Ron Pfeifer of Randle, Washington read my post regarding the S.S. Westbrook Victory and sent this e-mail:
"Found your blog while searching the Internet for information about the S.S. Westbrook Victory. Just thought I’d let you know that my father came home from World War II on the Westbrook Victory. He was a combat infantryman with the 10th Mountain Division in northern Italy and is now 83 years old. A few weeks ago, I was asking him questions about his war experiences, and he mentioned the Westbrook Victory as the ship that brought him back to the U.S. from Italy. I decided to search for info on the ship so I could include it in the memoir I’m putting together about his time in the army during the war.

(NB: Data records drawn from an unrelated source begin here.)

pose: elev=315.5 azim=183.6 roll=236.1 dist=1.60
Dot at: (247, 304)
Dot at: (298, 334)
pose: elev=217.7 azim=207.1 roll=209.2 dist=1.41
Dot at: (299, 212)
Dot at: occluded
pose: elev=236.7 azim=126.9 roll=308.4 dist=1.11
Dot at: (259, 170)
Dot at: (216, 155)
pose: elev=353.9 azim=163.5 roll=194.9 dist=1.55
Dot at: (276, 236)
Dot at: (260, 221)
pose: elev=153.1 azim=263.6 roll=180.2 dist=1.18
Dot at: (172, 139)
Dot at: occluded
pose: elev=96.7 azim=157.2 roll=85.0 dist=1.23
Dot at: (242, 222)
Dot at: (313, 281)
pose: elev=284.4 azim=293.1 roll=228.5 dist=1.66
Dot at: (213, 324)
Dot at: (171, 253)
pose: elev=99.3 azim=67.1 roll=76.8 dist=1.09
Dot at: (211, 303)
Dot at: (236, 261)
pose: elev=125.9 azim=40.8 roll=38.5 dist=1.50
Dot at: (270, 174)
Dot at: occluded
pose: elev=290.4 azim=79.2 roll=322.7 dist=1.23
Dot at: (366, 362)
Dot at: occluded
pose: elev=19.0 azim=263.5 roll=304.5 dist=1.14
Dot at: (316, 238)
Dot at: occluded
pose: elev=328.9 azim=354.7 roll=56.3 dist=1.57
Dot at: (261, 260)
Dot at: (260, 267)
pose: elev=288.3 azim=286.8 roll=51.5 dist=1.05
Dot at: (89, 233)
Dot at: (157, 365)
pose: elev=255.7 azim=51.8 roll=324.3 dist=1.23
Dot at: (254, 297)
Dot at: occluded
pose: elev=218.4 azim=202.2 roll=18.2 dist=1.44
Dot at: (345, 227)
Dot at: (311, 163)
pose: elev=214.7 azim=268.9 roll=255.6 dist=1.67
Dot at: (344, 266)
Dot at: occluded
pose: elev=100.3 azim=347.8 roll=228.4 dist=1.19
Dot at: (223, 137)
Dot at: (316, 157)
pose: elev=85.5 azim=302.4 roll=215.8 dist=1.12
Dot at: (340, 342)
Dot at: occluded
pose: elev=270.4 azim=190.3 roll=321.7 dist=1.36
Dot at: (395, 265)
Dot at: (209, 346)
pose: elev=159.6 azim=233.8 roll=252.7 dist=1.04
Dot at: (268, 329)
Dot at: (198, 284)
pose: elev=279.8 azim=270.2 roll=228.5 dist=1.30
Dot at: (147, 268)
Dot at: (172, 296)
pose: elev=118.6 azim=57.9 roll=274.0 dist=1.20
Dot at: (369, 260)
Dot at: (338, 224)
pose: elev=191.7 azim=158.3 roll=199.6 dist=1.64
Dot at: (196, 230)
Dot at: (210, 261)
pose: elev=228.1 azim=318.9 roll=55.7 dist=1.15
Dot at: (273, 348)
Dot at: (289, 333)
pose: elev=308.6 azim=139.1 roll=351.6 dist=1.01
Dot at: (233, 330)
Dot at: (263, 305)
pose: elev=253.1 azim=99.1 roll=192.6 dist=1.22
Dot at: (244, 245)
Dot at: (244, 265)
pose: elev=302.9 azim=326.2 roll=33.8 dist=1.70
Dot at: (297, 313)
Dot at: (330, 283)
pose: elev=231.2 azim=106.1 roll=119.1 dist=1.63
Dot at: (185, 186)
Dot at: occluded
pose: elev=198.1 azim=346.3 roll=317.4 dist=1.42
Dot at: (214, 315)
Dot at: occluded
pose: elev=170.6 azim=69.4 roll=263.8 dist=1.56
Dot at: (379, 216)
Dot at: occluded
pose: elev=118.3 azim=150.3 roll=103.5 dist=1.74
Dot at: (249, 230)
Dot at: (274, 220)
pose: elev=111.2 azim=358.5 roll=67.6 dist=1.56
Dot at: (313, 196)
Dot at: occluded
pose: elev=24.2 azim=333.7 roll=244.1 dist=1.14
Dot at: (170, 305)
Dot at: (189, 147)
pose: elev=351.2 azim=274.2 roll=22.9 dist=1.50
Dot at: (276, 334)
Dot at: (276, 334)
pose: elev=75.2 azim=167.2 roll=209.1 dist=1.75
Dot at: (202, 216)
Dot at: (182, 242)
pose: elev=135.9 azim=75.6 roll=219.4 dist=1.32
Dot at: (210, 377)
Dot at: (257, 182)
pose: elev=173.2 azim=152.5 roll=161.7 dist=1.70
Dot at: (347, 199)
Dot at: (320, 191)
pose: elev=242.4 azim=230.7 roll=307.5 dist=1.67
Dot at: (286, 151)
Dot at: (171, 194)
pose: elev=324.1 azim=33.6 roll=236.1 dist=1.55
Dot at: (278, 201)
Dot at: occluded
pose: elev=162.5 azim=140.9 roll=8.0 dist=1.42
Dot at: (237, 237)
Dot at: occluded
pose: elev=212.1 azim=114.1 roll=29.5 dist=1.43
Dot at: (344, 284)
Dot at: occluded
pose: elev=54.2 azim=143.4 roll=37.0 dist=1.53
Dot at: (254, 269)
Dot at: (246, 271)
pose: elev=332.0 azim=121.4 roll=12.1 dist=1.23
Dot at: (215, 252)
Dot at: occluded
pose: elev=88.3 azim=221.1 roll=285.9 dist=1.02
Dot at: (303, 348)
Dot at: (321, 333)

The Westbrook Victory was tied up at the dock in the port city of Livorno, Italy when my dad (and the entire 86th Infantry Regiment of the 10th Mountain Division) arrived by train (riding in boxcars) on July 26, 1945. They lined up outside their boxcars and marched with their heavy duffel bags out to the ship, lining up in single-file before the gangplank. As they came to the gangplank, a pretty Women's Army Corps (WAC) member called off their last names, and each soldier answered back with their first name and filed aboard the ship. The ship finally got underway in the mid-afternoon on the 26th and steered an irregular course through the wrecks in the harbor, as well as through the narrow gap in the row of ships the Germans sank close to the harbor. It then sailed into into the Mediterranean Sea.
The soldiers' trip back to the States on the Westbrook Victory was much more relaxed and enjoyable than their trip to Italy back in December 1944 aboard the S.S. Argentina. They were able to watch movies on deck. And they also had an interesting way of laundering their clothes on the trip home: Each soldier had two pair of fatigues to use, so when one set would get dirty after three or four days, they would tie them to a rope and throw the rope over the side of the ship. The uniforms tied to the rope would be dragged through the saltwater for several hours at which time the soldiers would haul them aboard and hang them on the rail to dry.
They arrived back home in the United States at Newport News, Virginia on August 7, 1945, the day after they had received the news aboard ship that the U.S. had dropped the atomic bomb on Hiroshima, Japan."